Ella lo reconoció y se volvió. Su mirada era desesperanzada. Se encogió de hombros, y él comprendió que tenía razón. Eso lo haría más difícil. Asintió para expresar su acuerdo y luego se volvió, se arrodilló junto a una de las cajas y la abrió. Sacó una cuchilla de cortar linóleo, una sierra y un hacha y las puso a un lado. Luego, dejando la manta y la horma en su sitio, con Leonard en la cabeza y Maria en los pies, levantaron a Otto para ponerlo en la mesa.
Desde el principio, desde el mismo momento en que le pusieron las manos encima, todo fue mal. Ahora que el rigor mortis se había producido era en realidad mucho más fácil levantarlo. Sus piernas permanecieron rectas y no se dobló por la mitad. Estaba boca abajo cuando le cogieron, y era como una tabla. La transformación les cogió desprevenidos. Leonard aflojó su presa en las axilas. La cabeza se inclinó. La horma, arrastrada por su propio peso, se salió del cráneo y le cayó a Leonard en un pie.
Por encima de su grito de dolor, Maria chilló:
–¡No le sueltes ahora! ¡Ya casi le tenemos en la mesa!
Peor que el dolor de lo que pensaba que podía ser un dedo roto, era el hecho de que por debajo de la' manta, del cerebro o de la boca de Otto, salía un líquido frío de alguna clase que estaba empapando la parte inferior de los pantalones de franela de Leonard.
–¡Dios mío! –exclamó–. Entonces vamos a ponerlo pronto allí. Voy a vomitar.
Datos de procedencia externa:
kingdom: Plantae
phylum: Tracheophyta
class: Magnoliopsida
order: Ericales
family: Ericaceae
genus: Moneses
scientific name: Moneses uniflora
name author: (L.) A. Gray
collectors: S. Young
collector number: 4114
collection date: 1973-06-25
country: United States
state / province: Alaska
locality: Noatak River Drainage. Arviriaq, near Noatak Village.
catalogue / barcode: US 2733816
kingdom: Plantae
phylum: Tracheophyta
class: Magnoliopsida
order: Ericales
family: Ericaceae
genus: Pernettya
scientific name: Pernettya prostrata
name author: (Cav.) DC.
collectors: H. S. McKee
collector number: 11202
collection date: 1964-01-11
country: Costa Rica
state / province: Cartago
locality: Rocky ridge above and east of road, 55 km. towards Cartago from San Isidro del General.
Había el sitio justo para el cuerpo colocado en diagonal sobre la mesa. Con la parte inferior del pantalón pegado a las espinillas, Leonard cojeó hasta el cuarto de baño y se inclinó sobre la taza del inodoro. No le vino nada. No había comido nada desde las
Rippenchen mit Erbsenpüree
de la noche anterior.
Prefería el nombre alemán. Cuando miró más abajo de sus rodillas, sin embargo, y vio una mancha de materia gris bordeada de sangre y pelos resaltando contra la tela oscura mojada, tuvo arcadas. Al mismo tiempo trató de quitarse los pantalones. Maria le estaba mirando desde la puerta del cuarto de baño.
—También lo tengo en los zapatos —dijo—. Y el pie está roto, estoy seguro.
Se quitó los zapatos, los calcetines y los pantalones y los tiró debajo del lavabo. No había nada que enseñar en su pie más que una ligera marca.
—Te lo frotaré —se ofreció ella.
Le siguió al dormitorio. El encontró unos calcetines en el armario y unos pantalones arrugados a causa de la ocupación de Otto. Junto a la cama estaban sus zapatillas de paño.
—Quizá deberías ponerte uno de mis delantales —dijo Maria.
Eso parecía completamente inapropiado. Las mujeres usaban delantales para hacer pasteles y hornear pan.